I am thinking you might have hybrids on your hands there. The one 4th picture down in the first post just screams "not corn".

So, then, how would this opinion differ if you were looking at photos of Sunkisseds? -> http://www.cornsnakes.com/forums/showthread.php?t=46768

I presume you are referring to the head and neck pattern.

Seriously people, everything different looking is not automatically a hybrid. Tossing a bunch of genetic coins up into the air is bound to produce *different* looking animals, which is exactly why I used to breed these critters.
 
So, then, how would this opinion differ if you were looking at photos of Sunkisseds? -> http://www.cornsnakes.com/forums/showthread.php?t=46768

I presume you are referring to the head and neck pattern.

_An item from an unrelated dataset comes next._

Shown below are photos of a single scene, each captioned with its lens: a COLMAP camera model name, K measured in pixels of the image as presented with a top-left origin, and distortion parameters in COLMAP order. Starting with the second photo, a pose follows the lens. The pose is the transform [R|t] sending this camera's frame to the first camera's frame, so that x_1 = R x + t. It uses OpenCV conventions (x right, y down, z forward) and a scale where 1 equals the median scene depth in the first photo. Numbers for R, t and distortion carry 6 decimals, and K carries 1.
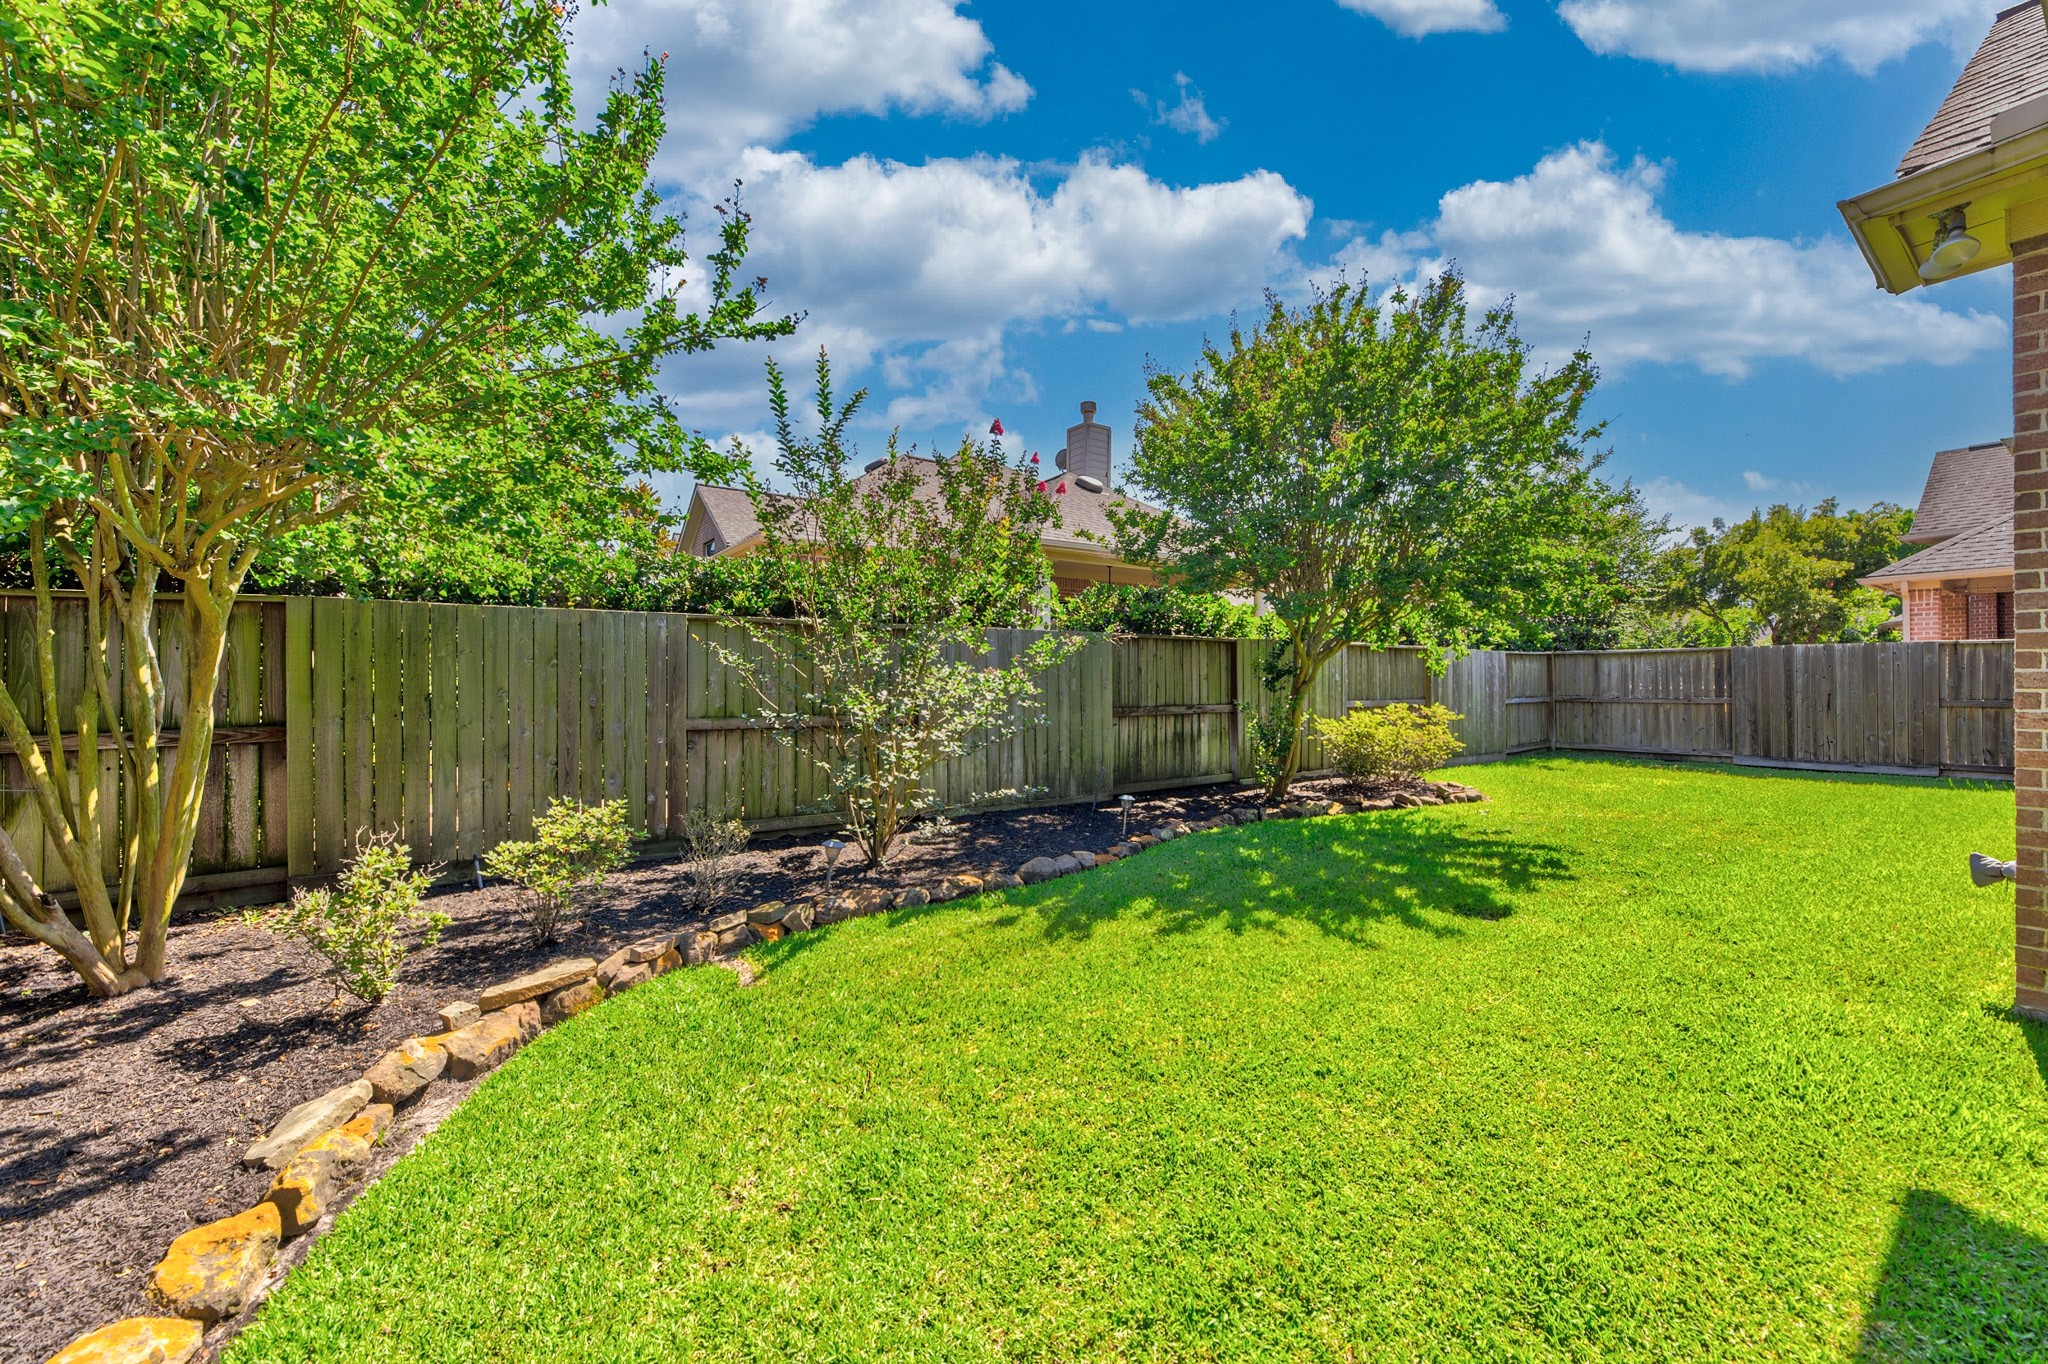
lens RADIAL K [[826.3, 0, 1036.1], [0, 826.3, 682.0], [0, 0, 1]] dist [-0.006242, 0.001272]
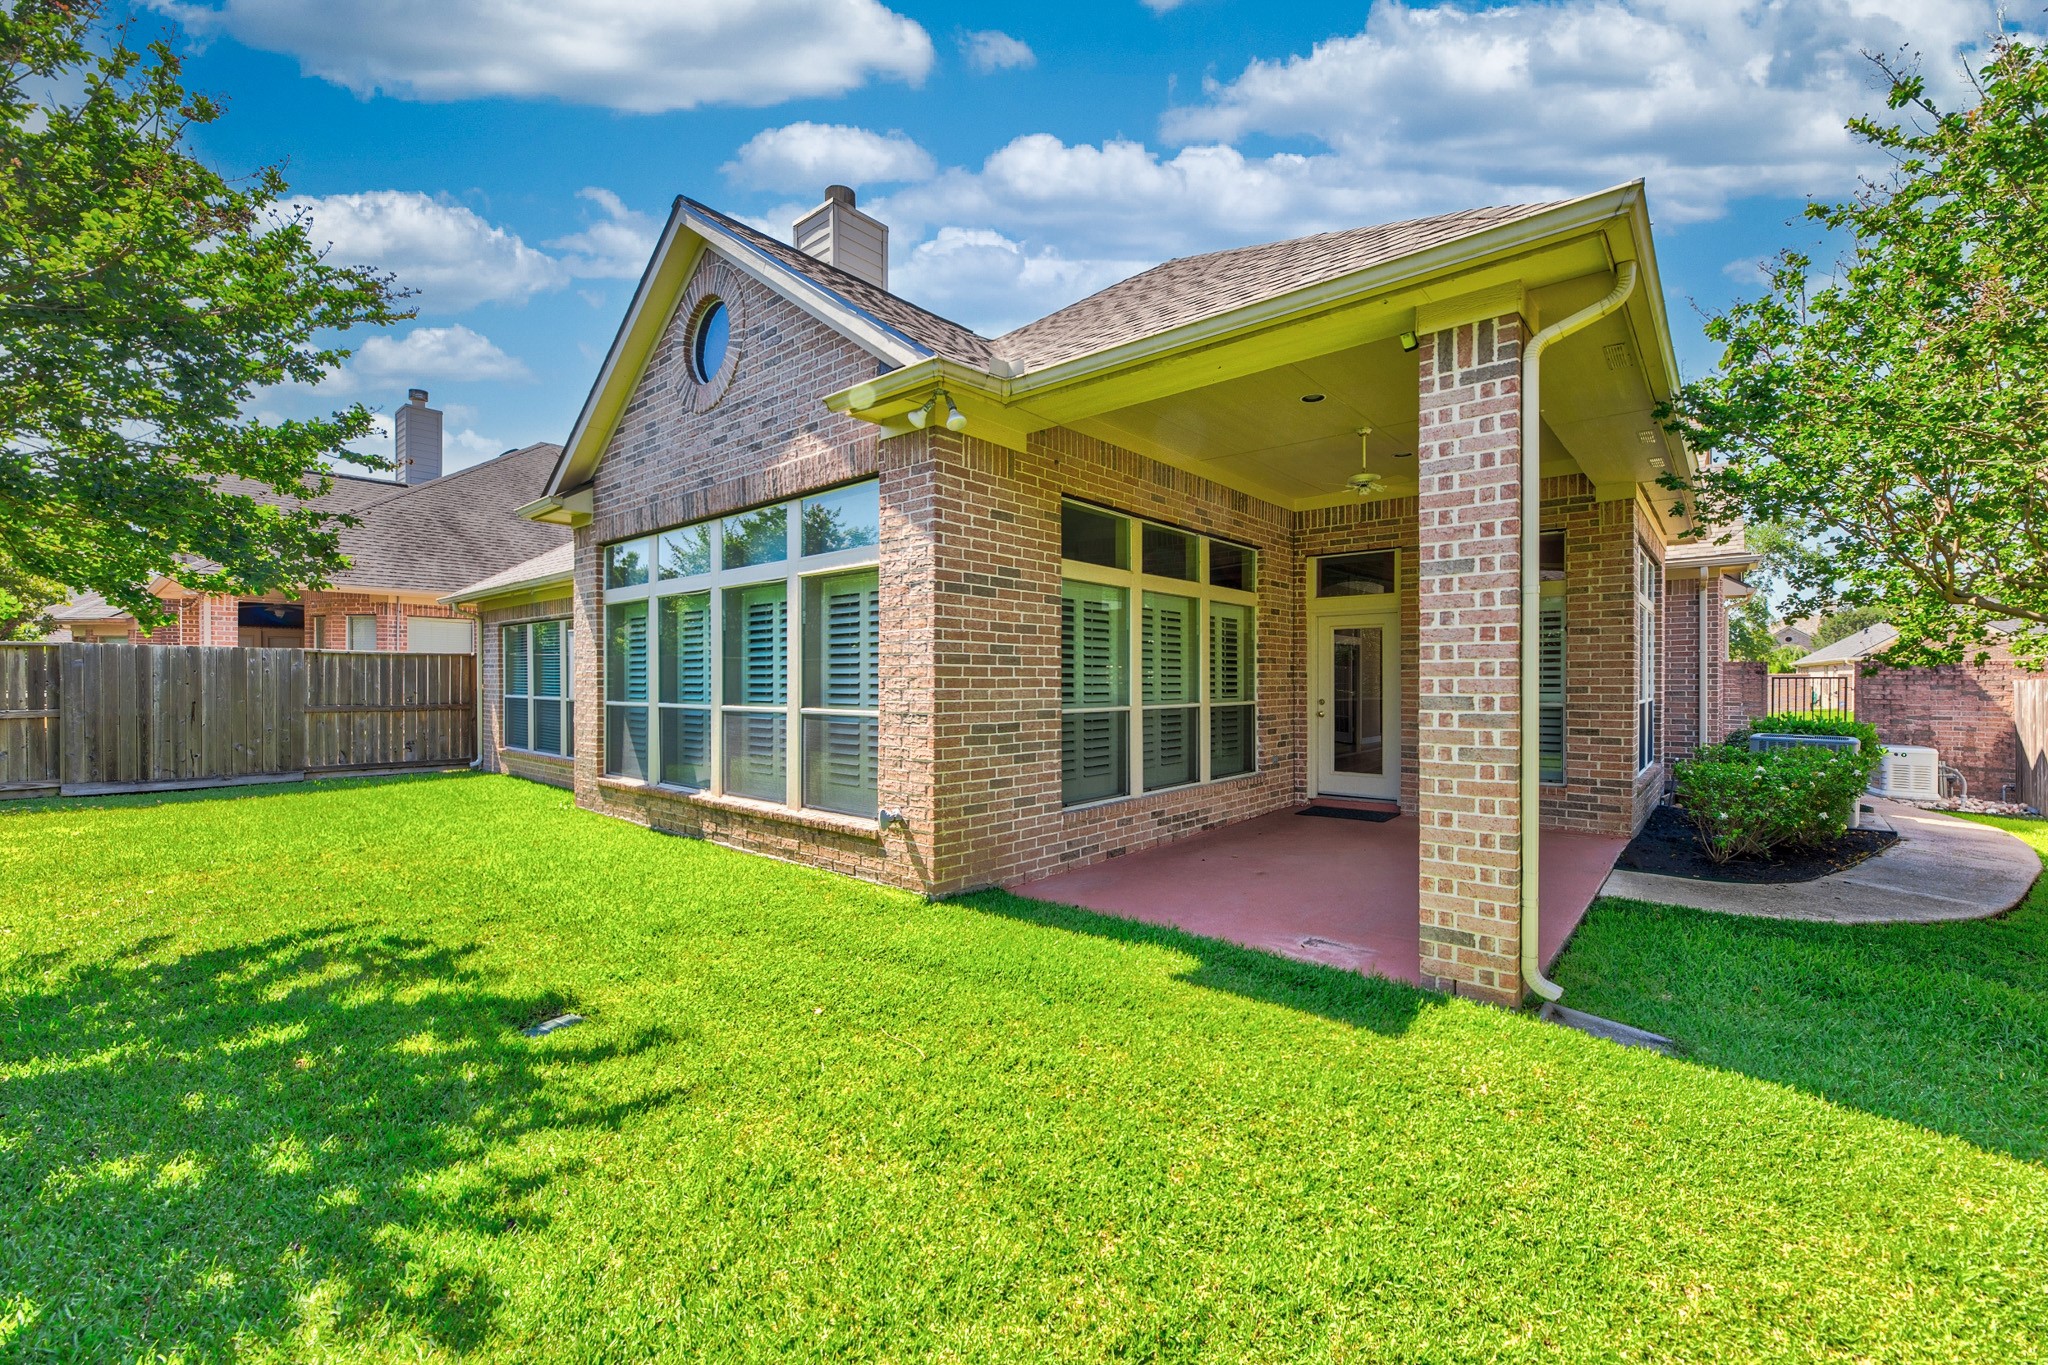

Seriously people, everything different looking is not automatically a hybrid. Tossing a bunch of genetic coins up into the air is bound to produce *different* looking animals, which is exactly why I used to breed these critters.

So these parents came from Lavender. Yeah, I see nowhere that a different species could have been introduced. Why buf- just the male's weird color? I love the female.

Thank you both. My thoughts as well, although I understand Megan's reaction, and I'm not offended by it.

To answer you about why Buf, Nanci, I just don't know how else to account for the hypoerythrism I see in him, and in the similarity I saw in him as a hatchling to Buf hatchlings--that same quasi-caramel/quasi-anery look. (Sorry, wish I had a good pic.) And I find it easier to believe in Buf cropping up here, where corns are from originally, than to believe I have a whole new mutation on my hands. I'll be a lot more certain if it proves dominant with an unrelated female, that's for sure.
 
What other cornsnake has black belly scales like that, though. Something must- there's a checkbox for it in the ACR.
 
What other cornsnake has black belly scales like that, though. Something must- there's a checkbox for it in the ACR.

Wasn't it the Tessera X Tessera snakes that I think were in Germany? I can't remember the location for sure.